What customers are not flocking to this year as they have for the past decade is faux finishing, said the color specialists. “Nobody is sponging, ragging, or graining finishes this year,” Ms Cote said, except in instances where a base coat is overlayed with a metallic glaze of similar color using those techniques. The result is a very subtle, modern look.
Accent Walls Complement
Customers still like the idea of an accent wall, in which a different, usually brighter color is used on one wall. This technique works best in a larger room, Ms Cote said, behind a headboard or around a fireplace. This year, though, the accent wall is apt to be less of a contrast.
There is something else new afoot with the contrast wall this year, as well, said Cheryl Mizak of Alcher Interiors in Southbury. The focus wall is showing up in wallpaper.

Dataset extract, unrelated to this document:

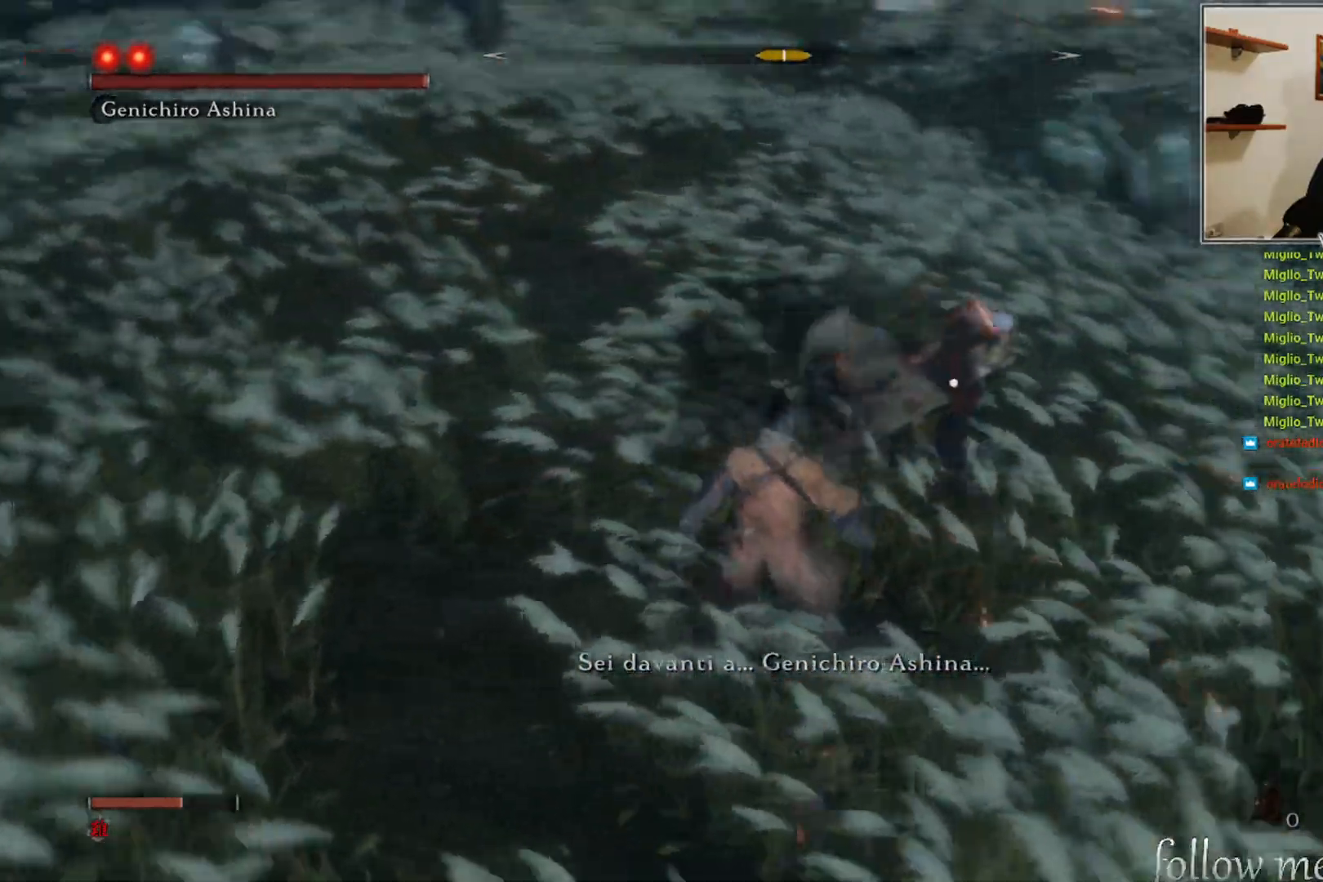
{"buttons": [], "left_stick": "down-left", "right_stick": "center", "events": [[33, "L1", "down"], [100, "L1", "up"], [300, "left_stick", "left"], [467, "left_stick", "down-left"]]}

“Wallpaper is picking up in interior decorating,” said Ms Mizak, who has followed many trends over the 24 years she has owned Alcher Interiors, “and it has changed.” Colors have been redone for today’s tastes, and the look is more stylized. While wallpapers do not tend to follow color trends, patterns do change.
In 2013, customers are seeking texture and geometric prints, with an ethnic influence. “People are attracted to the Moroccan-type geometrics, in particular,” said Ms Mizak, which showcase bursts of orange or red. Wallpapers with colors or subtle geometric patterns woven into them are the “new” natural papers, she said, or papers with mica embedded in it for those who do not fear a touch of bling in their decorating.
Generally, people are looking to muted gem colors, like a citron or grayed down purple, whether in wallpaper or paint colors. “They are taking the seaglass colors and bumping it up a bit,” Ms Mizak said of the hues of greens and blues that are now attractive.
She advises clients to select fabrics for furniture, carpets, or drapes before settling on a paint color. Fabric colors cannot be tweaked, she pointed out, whereas paint color is far more flexible.
A Touch Of Metallic
Texture is desirable in paint as well as in wallpaper, but like Ms Rotante and Ms Cole, she noted that sponging and ragging techniques are mostly a thing of the past. Plaster finishes remain popular, however, as are multiple layer finishes with a touch of metallic.
The one place Ms Mizak is seeing the bright colors surface is in the kitchen. “Kitchens are bright and sassy,” she said, and this is where the reds and yellows are showing up.
“I do encourage people to dabble in color, because it’s fun,” said Ms Mizak, but cautioned that people should not make the mistake of going with a color “just because that’s what they’re doing this year.”
She has seen numerous instances where people paint the trendy colors, only to discover they are not comfortable in the finished room. There is a reason for that, even if the painter is unable to put a finger on it.
“If you don’t use colors that are complementary to your skin tones, you’ll hate it,” she commented. “Rely on your instincts. You have to be happy to be comfortable,” said Ms Mizak.
A little professional guidance can go a long way, she pointed out, whether selecting fabrics, wall coverings, or paint colors. “It can be that added confidence boost, and we’re always here to help,” she said.